Trabalhar com marcos temporais é valioso ao pensar trajetórias e tendências. Em 2015, quando completamos 10 anos da Chacina da Baixada, o mínimo que cabe à sociedade é se perguntar: o que mudou? Vai acontecer de novo? O que está sendo feito para evitar novas chacinas? Para refletir sobre essas questões, sugiro o recente artigo do professor José Claudio Alves.
Em linhas gerais, a chacina de 2005 foi uma expressão radical de um padrão de violência que marcou a Baixada nas últimas décadas. Esse padrão é caracterizado pela atuação dos grupos de extermínios, majoritariamente composto de policiais e com o apoio de políticos locais.
A história de formação social dessa estrutura de poder, que tem como exemplo mais famoso o esquadrão da morte, é longa, marcada pelas ações de controle social de uma elite comercial sobre uma população extremamente pobre. Filmes como “1962, o ano do saque” (2014), de Rodrigo Dutra e Victor Ferreira, e o “Homem do Ano” (2003), de José Henrique Fonseca, são exemplos do modus operandi dos operadores dessa violência.
Outro exemplo estúpido (e comum) dessa brutalidade é quando um “justiceiro” mata algum jovem porque ele estava simplesmente fumando maconha. Sete anos separam a Chacina da Baixada (2005) da Chacina da Chatuba (2012), em Mesquita, quando seis jovens foram assassinados nas cachoeiras do maciço do Mendanha por um grupo de traficantes de drogas. Essa chacina sinaliza uma mudança no padrão de violência da região, com uma presença mais intensa do tráfico de drogas na Baixada.

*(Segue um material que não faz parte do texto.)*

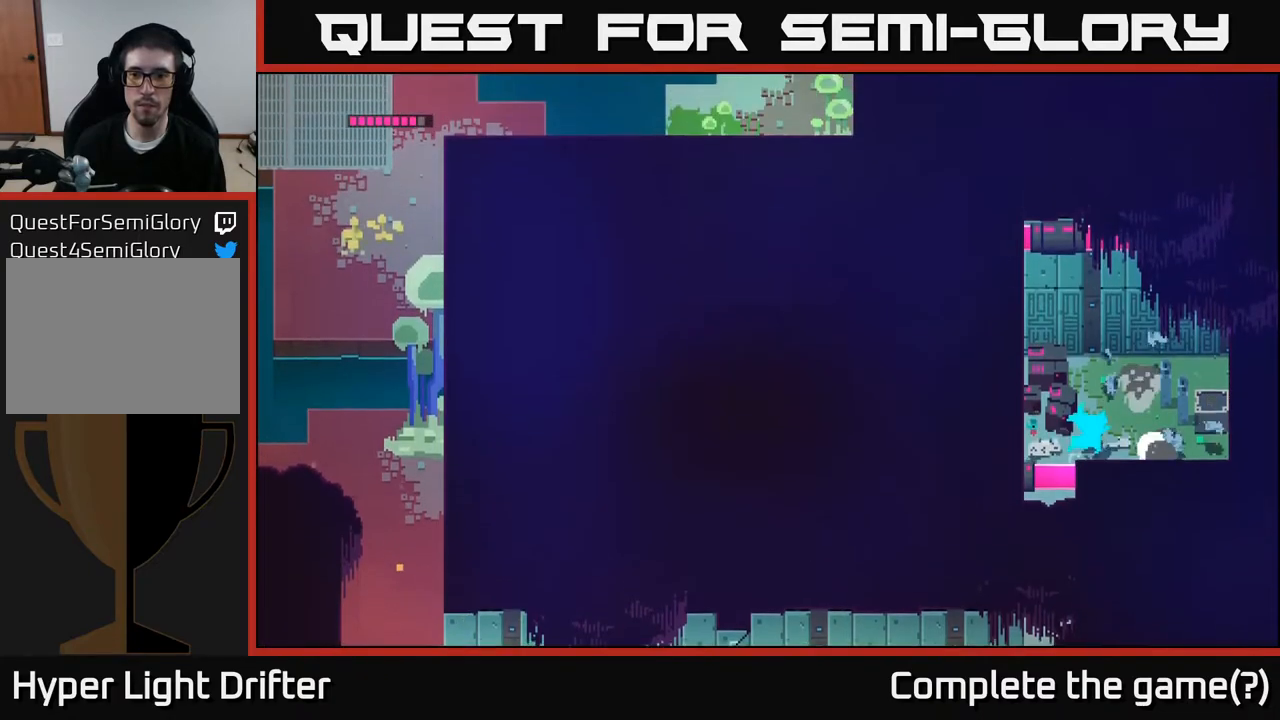
{"buttons": [], "left_stick": "right", "right_stick": "center", "events": [[150, "left_stick", "right"]]}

Aqui, entramos no debate sobre a migração dos traficantes das favelas com UPP para a Baixada. Ainda não existem pesquisas ou estudos aprofundados sobre o assunto, mas são numerosos os relatos de moradores que passaram a conviver com a presença de armas pesadas, aumento da violência e dos homicídios. O que migra não é o traficante, mas o negócio, as drogas e as armas. Com esses ativos, surge uma demanda forte para incorporar novos jovens no mercado das drogas e do crime, que alimenta a roleta russa dos homicídios.
Na campanha eleitoral de 2014 para o governo do estado, todos os candidatos destacaram a importância da segurança pública em seus possíveis mandatos. O próprio governador Pezão, em seu discurso de posse, afirmou que o tema é prioridade em seu governo. Então, nossa pergunta é: segurança pública para quem? Pois a Baixada é hoje a região com a maior taxa de homicídios do estado, mas não existe uma ação prevista para superar essa realidade.
Por isso, uma bandeira prioritária da Agenda Rio 2017 – uma plataforma de propostas de políticas públicas para o Rio inteiro – é a criação de um Programa de Redução de Homicídios na Baixada Fluminense. O governador do estado é a autoridade política com o dever de liderar uma ação desse porte, em diálogo e cooperação com os gestores das instituições do setor, as prefeituras e os movimentos sociais da Baixada.
Constitucionalmente, a segurança pública é “dever do Estado, direito e responsabilidade de todos”. No entanto, é comum muitos prefeitos se esquivarem, jogando toda a culpa no estado. Está errado. Os municípios também devem ser protagonistas na segurança pública, sobretudo com ações de prevenção da violência e defesa da vida.
É prioritário estancar o morticínio, que atinge principalmente jovens e adolescentes. Segundo o Índice de Homicídios na Adolescência 2012 (IHA), parte do Programa de Redução a Violência Letal (PRVL), coordenado pelo Observatório de Favelas, em 2012, viviam 107.258 adolescentes de 12 a 18 anos em Duque de Caxias. Se as condições locais não fossem alteradas, 469 mortes violentas seriam esperadas nesse grupo.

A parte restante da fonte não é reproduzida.